_WRITTEN TASK_
The word "docker" may appear in some lines of the data; copy every such line.
- - - -
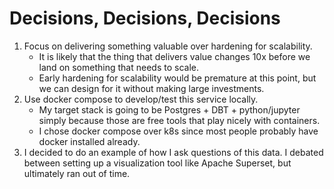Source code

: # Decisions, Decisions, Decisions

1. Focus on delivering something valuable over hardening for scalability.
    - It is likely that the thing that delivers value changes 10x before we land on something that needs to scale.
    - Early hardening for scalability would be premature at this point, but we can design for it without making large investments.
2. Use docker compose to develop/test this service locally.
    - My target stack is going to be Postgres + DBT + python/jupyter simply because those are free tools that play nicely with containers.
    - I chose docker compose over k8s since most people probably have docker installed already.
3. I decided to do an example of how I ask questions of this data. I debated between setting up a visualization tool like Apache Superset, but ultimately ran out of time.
- - - -
_OUTPUT OF THE EXERCISE_
2. Use docker compose to develop/test this service locally.
    - I chose docker compose over k8s since most people probably have docker installed already.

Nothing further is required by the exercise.